How to Calculate the Maturity Value of Notes

by C. Taylor ; Updated April 19, 2017

Notes are fixed-term investments, which grow in value due to interest. After a certain period of time, notes "mature," which means they pay the investor the face value plus any accrued interest. Depending on the note, interest may be simple or compounded. Short-term notes, such as 30-day or 90-day notes, typically use simple interest. Multi-year notes typically use compounded interest, which means the accrued interest also grows in value.

Simple Interest

Step 1

Divide the note investment term, in days, by 365 to calculate the fraction of a year. Some companies use 360 days when calculating years, so confirm this figure before performing your calculation. As an example, a 30-day note would be 0.082192 of a year when using 365 days to constitute a full year.

Step 2

Multiply this figure by the annual interest rate, in decimal form.
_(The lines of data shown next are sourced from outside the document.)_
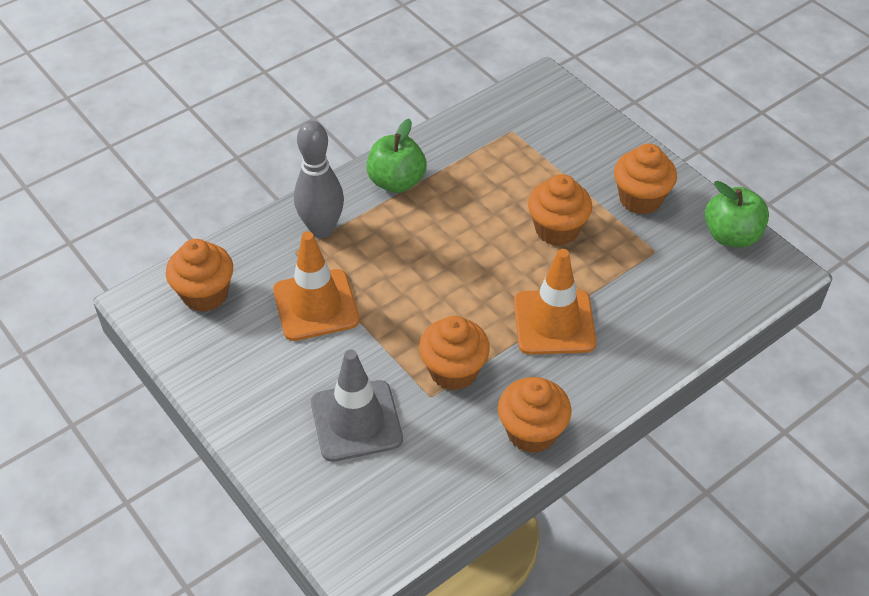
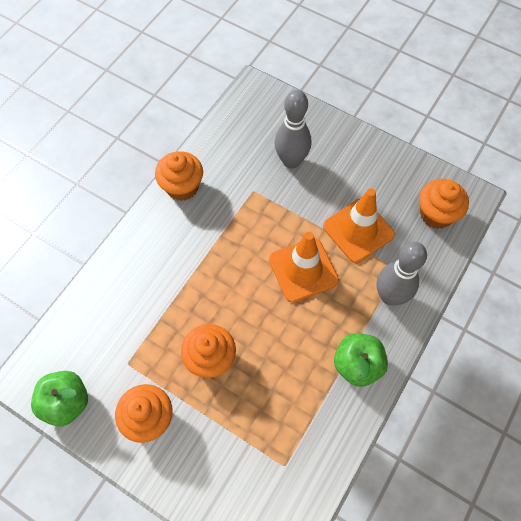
camera: 160 degrees right, 15 degrees up
grey traffic cone [311,350,403,462] -> grey bowling pin [275,90,311,169]
orange cupcake [419,316,490,391] -> none
orange traffic cone [514,249,596,354] -> orange traffic cone moved to [269,232,339,303]

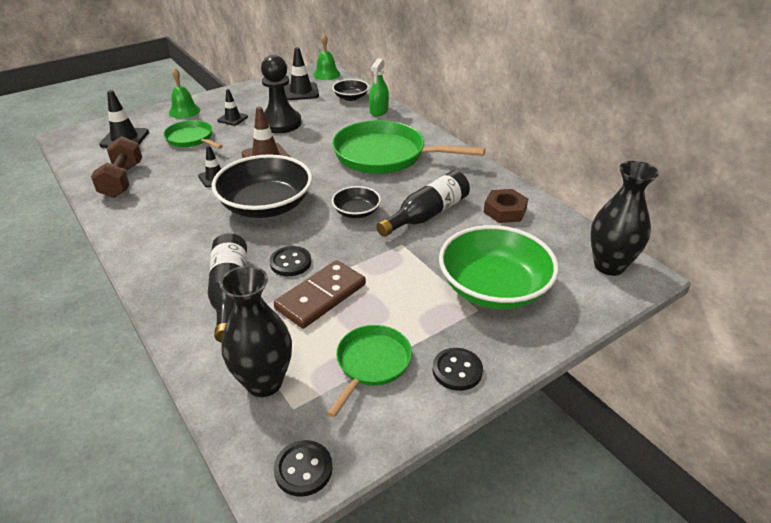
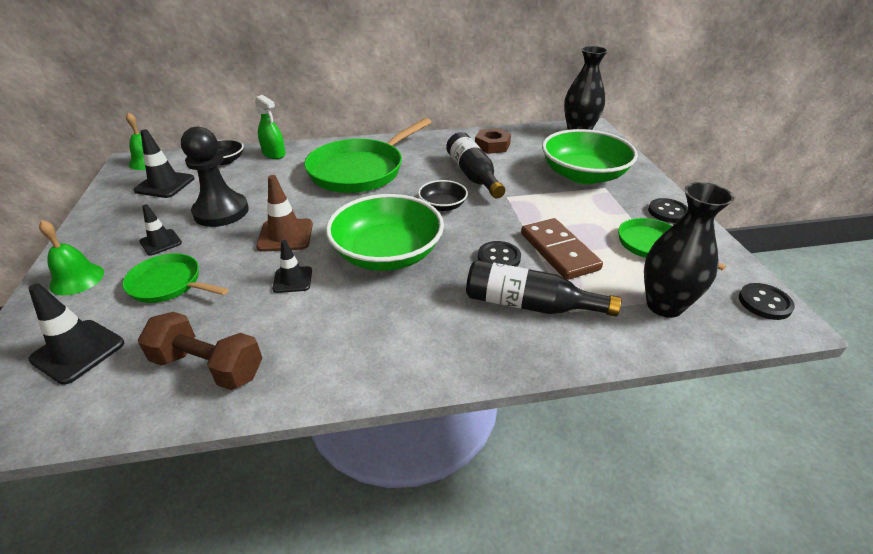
camera: 65 degrees left, 0 degrees up
green pan [163,120,223,149] -> green pan turned 45 degrees clockwise [122,253,228,303]
black bowl [211,154,312,218] -> green bowl [326,194,444,271]

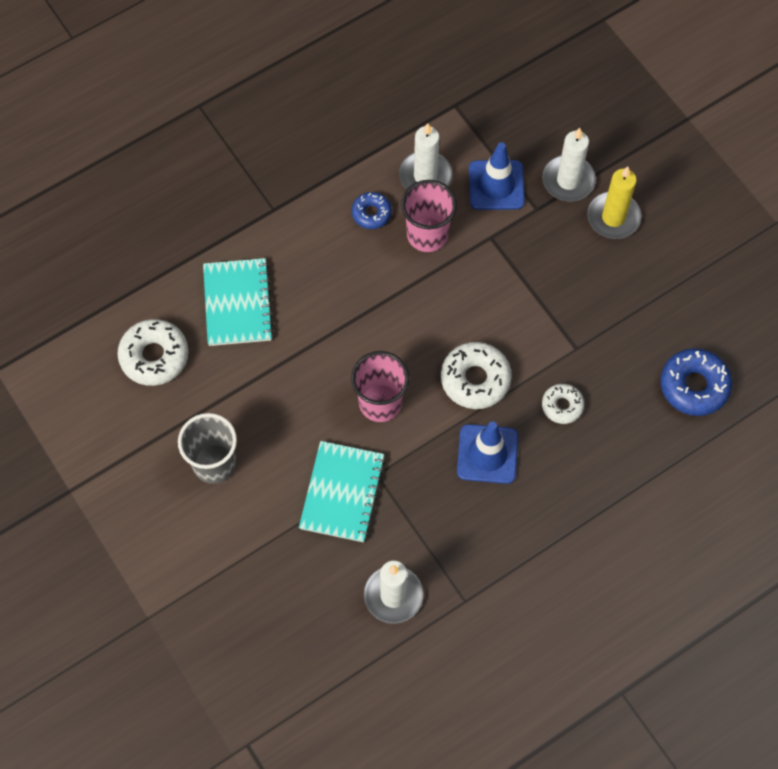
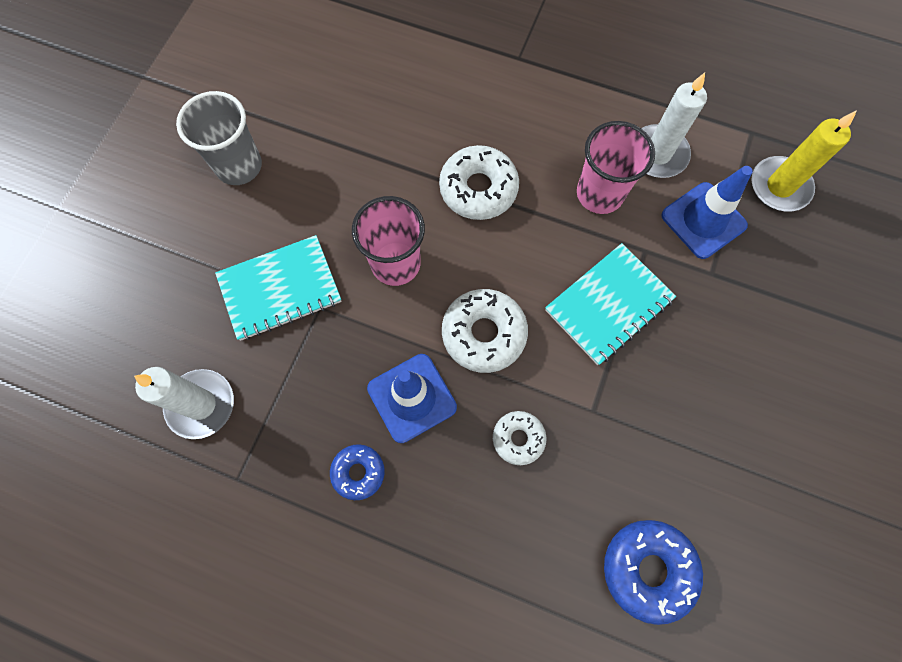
camera: 55 degrees right, 5 degrees up
white donut [117,319,189,386] -> white donut moved to [439,145,519,220]
turquoise notebook [203,258,274,346] -> turquoise notebook moved to [545,243,676,365]
blue donut [352,192,392,229] -> blue donut moved to [330,444,385,500]
white candle [542,128,596,202] -> none
yellow candle [587,166,641,239] -> yellow candle moved to [751,110,857,211]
In the example, an 8 percent interest rate would be 0.0065753 for the term.

Step 3

Add 1 to this figure. In the example, you get 1.0065753.

Step 4

Multiply this figure by the note's face value to calculate the maturity value. In the example, a $5,000 note would have a maturity value of $5,032.88.

Compound Interest

Step 1

Add 1 to the interest rate, in decimal format. As an example, an 8-percent interest rate would gives you 1.08.

Step 2

Raise this figure to the power of the number of years on the note. In the example, a 5-year note, compounded annually, is calculated as 1.08 to the power of 5, which gives you 1.46933.

Step 3

Multiply this figure by the note's face value to calculate its maturity value. In the example, this gives you a maturity value of $7,346.64.